◆ Data entries
====
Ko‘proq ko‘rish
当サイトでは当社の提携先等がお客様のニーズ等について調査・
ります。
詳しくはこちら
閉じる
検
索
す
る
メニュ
====
◆ Task prompt
Output each entry once again, exactly as shown above.

◆ The answer
Ko‘proq ko‘rish
当サイトでは当社の提携先等がお客様のニーズ等について調査・
ります。
詳しくはこちら
閉じる
検
索
す
る
メニュ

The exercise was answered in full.